The “Minnesota Clean Car Act” will direct the state to adopt the more protective state-based standards for tailpipe emissions originally spear-headed by California in 2002. These standards would start in 2012, apply only to new vehicles, be phased in over time
Representative Melissa Hortman and Senator John Marty, House and Senate authors of a bill to bring clean cars, light-duty trucks and SUVs to Minnesota, were be joined by a diverse group of Minnesotans from across the state to announce the introduction of their bill to the 2009 Minnesota Legislature. Citizens gathered to express their support for a bill that will significantly reduce the smog and soot forming pollutants that can lead to asthma, and the global warming pollution that threatens our special places.
In addition to significantly reducing pollution the Minnesota Clean Car Act will save consumers money at the pump. "The Minnesota Clean Car Act will save Minnesotans $265 million on fuel between now and 2025,” said Rep. Hortman. “If for no other reason than that, in these tough economic times, this is a step state leaders should take as soon as possible."
Ruth Klamm, an asthma sufferer from Austin, Minnesota, left her home at 6:45 this morning to come to St. Paul for this event. “Health is a big concern for me,” said Ms. Klamm. “I moved here from California, as did my daughter, top get away from the dirty air we were breathing… now we experience some of the same problems here.”
Andrew Larkin, Professor Emeritus of Economics at St. Cloud State University, drove from St. Cloud this morning to be in St. Paul for the event. “More and more, citizens are becoming aware of and concerned about the automobile’s adverse impact on the atmosphere and the climate,” said Professor Larkin. “Buyers are aware that lower emission vehicles also mean lower fuel costs. However, buyers are waiting months, even years, to buy … the sort of car that meets their… goals.”
Local environmental advocates joined Rep. Hortman and Sen. Marty to indicate their support for a bill that does so much to cut the global warming pollution that threatens Minnesota’s special places. “Global warming is the most pressing environmental problem facing Minnesota,” underscored Monique Sullivan, Advocate for the citizen-based environmental advocacy group Environment Minnesota. “Scientists at the University of Minnesota predict that if we don’t take action to stop global warming, the ecology of the Boundary Waters could change so significantly that, within 50 years, the wilderness would look completely different.”

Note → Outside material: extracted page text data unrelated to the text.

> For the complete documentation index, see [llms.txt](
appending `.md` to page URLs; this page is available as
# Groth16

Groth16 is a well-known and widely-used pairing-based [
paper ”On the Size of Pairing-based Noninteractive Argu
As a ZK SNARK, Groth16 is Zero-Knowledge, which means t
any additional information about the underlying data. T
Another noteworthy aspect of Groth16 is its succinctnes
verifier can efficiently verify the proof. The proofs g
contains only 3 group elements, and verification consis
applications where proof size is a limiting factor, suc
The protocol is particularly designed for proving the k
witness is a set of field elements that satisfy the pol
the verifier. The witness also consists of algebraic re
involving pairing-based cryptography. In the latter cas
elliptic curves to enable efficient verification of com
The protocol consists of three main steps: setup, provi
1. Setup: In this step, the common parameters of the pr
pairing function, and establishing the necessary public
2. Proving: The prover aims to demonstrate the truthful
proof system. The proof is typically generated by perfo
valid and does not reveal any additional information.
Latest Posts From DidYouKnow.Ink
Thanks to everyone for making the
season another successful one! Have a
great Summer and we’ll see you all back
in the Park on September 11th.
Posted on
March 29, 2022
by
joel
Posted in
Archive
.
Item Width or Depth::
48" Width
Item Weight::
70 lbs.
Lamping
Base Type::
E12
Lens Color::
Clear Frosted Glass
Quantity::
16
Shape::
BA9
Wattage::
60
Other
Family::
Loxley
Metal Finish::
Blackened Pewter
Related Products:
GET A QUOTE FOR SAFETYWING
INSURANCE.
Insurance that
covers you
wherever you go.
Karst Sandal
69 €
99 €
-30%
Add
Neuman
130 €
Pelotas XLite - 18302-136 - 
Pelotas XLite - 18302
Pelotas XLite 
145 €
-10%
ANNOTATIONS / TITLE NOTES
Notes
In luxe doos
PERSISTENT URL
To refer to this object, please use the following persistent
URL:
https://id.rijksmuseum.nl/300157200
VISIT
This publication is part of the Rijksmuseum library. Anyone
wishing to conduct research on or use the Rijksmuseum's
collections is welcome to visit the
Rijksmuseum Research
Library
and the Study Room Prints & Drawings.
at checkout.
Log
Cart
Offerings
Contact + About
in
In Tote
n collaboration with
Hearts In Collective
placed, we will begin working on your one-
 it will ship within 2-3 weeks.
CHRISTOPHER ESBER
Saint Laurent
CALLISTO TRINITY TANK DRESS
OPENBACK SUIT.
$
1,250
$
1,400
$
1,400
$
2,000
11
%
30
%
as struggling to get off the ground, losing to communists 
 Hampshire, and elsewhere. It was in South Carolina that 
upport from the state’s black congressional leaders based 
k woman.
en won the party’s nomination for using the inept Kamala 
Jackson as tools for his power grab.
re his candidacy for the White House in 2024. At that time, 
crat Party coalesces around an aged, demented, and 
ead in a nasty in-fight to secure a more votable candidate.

“Automakers insist that despite the Obama Administration having given the green light to states like Minnesota to regulate our own tailpipe emissions, we would see more significant reductions in greenhouse gases if we continued to follow the new federal fuel-efficiency standards,” continued Sullivan. “Not only is it odd to be told by an automaker how best to reduce our global warming pollution, but the facts clearly dispute their argument. The cumulative effect of adopting these standards in Minnesota would be the equivalent of taking more than 1 million more vehicles off of our roads for a year.”
At 3 pm today, the Office of Energy Security is scheduled to present their report on Minnesota’s efforts to achieve state climate goals to the Senate Energy Committee. The report includes only a mere mention of adopting a clean vehicles standard, despite the significant benefits to reducing global warming pollution. The Governor’s Minnesota Climate Change Advisory Group recommended a clean vehicle standard as a best way to reduce greenhouse gases from the transportation sector in Minnesota.
The sentiment in the room was overwhelmingly supportive of passing these standards this year. Senator John Marty spoke to the reasons why he has championed this legislation 3 legislative sessions in a row. "This bill would reduce greenhouse gas emissions and help consumers save money at the pump, as these cleaner cars and trucks have more efficient engines,” said Sen. Marty. “Given the harsh economy that Minnesota's families are weathering, this alone is a very good reason to adopt this legislation."